ABDA, quo vadis?
Apotheker fordern vom Dachverband, Thilo Sarrazin als Festredner auf einem Kongress auszuladen
Für eine knappe Woche werden am prächtigen Kurhaus in der Freiheitsstraße von Meran ab Sonntag die roten Embleme der ABDA prangen. Die Bundesvereinigung Deutscher Apothekerverbände eröffnet hier ihre jährlich stattfindende Fortbildungswoche – bekannt für Veranstaltungen mit fachlicher Kompetenz.
In diesem Jahr schlägt das Programm einigen Berufskollegen schwer auf den Magen, denn für den Sonntag ist um 10.30 Uhr Dr. rer. pol. Thilo Sarrazin angekündigt. Anlässlich der Eröffnung wird er zum Thema: »Deutschland, quo vadis – Wege und Auswege« sprechen. Das empört vor allem den Vorstand des Vereins Demokratischer Pharmazeutinnen und Pharmazeuten (VDPP). Nach dessen Meinung ist Sarrazin nicht geeignet, Wege oder Auswege für Deutschland aufzuzeigen: »Seine Vorschläge sind Sackgassen, die rechtsextremem Gedankengut Vorschub leisten, falsche Fronten aufbauen statt Lösungen anzubieten und Missgunst und Zwietracht säen.« Im VDPP versteht man nicht, wieso die ABDA diesem Mann eine Plattform für seine ausländerfeindlichen und rassistischen Thesen geben will. Die ABDA – Vertreterin der Apothekerkammern und die Apothekerverbände der Länder – will die Interessen der Heilberufler fördern und vertreten. Heilberufler zu sein, ist jedoch ohne ein humanistisches Weltbild nicht möglich, finden die demokratischen Pharmazeuten. Sarrazins Weltbild sei zutiefst antihumanistisch. Ihm auf dem wichtigsten Fortbildungskongress der Apotheker Gelegenheit zur Ausbreitung seiner Thesen zu geben, würde dem Ansehen der Apotheker schweren Schaden zufügen.
Bei der ABDA denkt offenbar niemand daran, den umstrittenen Redner wieder auszuladen, wie es der VDPP fordert. Eine Sprecherin verweist auf die Werbe- und Vertriebsgesellschaft Deutscher Apotheker mbH (WuV) in Eschborn, eine ABDA-Tochter. Deren Geschäftsführer Gregor Ulrich rechtfertigte die Entscheidung gegenüber dem Internetportal der Deutschen Apotheker Zeitung (DAZ) mit dem bewährten Brauch, zur Pharmacon-Eröffnung bekannte deutsche Redner einzuladen, die zu aktuellen Themen Stellung nehmen. Dabei würden niemals Eröffnungsredner eingeladen, zitiert die DAZ Gregor Ulrich, »weil sie unsere politischen Vorstellungen teilen, sondern weil sie die politische Diskussion in Deutschland entscheidend geprägt haben«.
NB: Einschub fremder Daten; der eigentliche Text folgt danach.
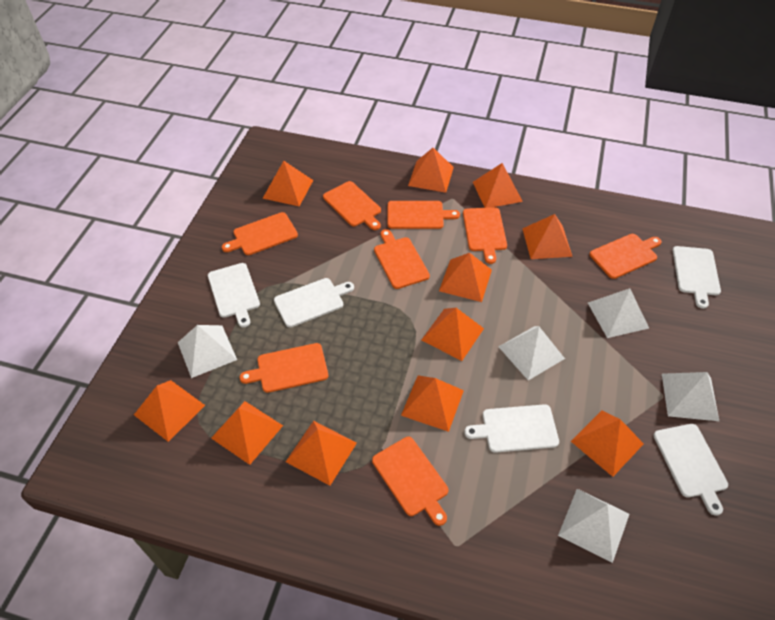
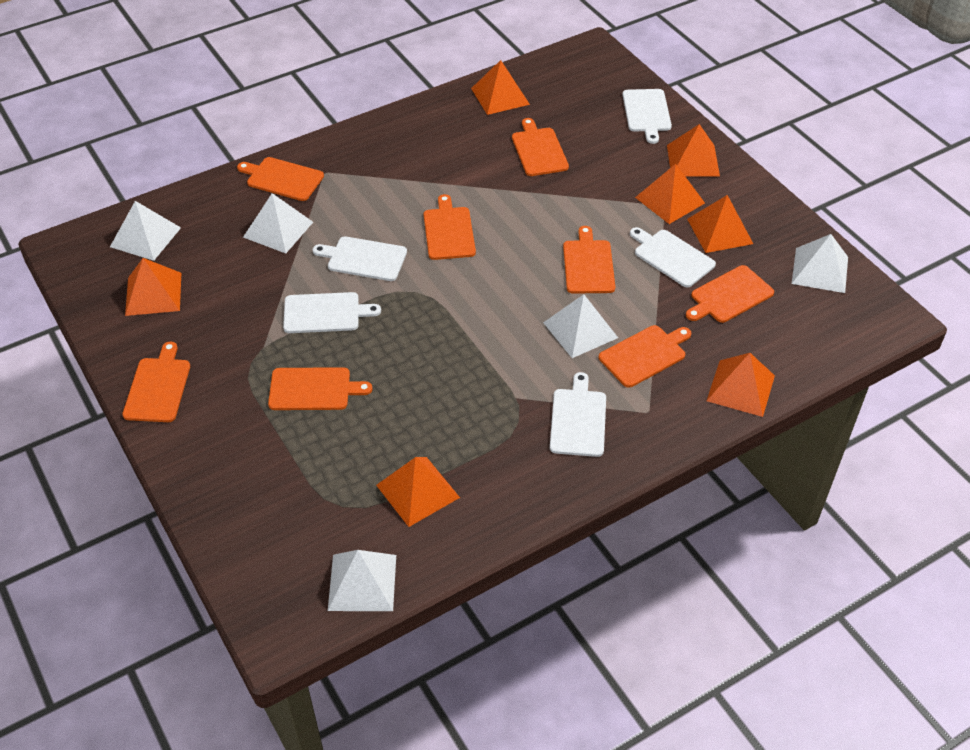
orange pyramid: [134,380,205,442] [211,401,283,465] [262,161,313,206] [286,421,357,486] [401,376,464,432] [408,148,454,193] [422,308,484,361] [439,253,492,302] [473,163,523,208] [522,214,573,259] [571,411,644,477] = 11 -> [125,258,181,316] [376,457,460,527] [471,60,530,115] [635,164,705,224] [667,124,720,177] [687,195,753,253] [707,353,775,417] = 7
Wer auf dem WuV-Portal ein bisschen weiterblättert, könnte Zweifel an der Distanz bekommen, die Ulrich gegenüber Sarrazin mit diesem Satz offenbar zum Ausdruck bringen will. In einer kurzen Biografie wird der Mann, den viele Menschen für einen Rassisten halten, über den grünen Klee gelobt. Man attestiert ihm eine fachliche Kompetenz in Finanzfragen. Gepaart mit dem Mut, unbequeme Wahrheiten auszusprechen, hätte diese ihn in viele wichtige Ämter gebracht. Als Fachökonom war er Spitzenbeamter und Politiker und heute sei er unbestritten einer der polarisierendsten politischen Köpfe der Republik, heißt es da.
Kommentar eines DAZ-Lesers: »Sarrazin, meiner Meinung nach, ist ein Rassist. Bitte ausladen ...«.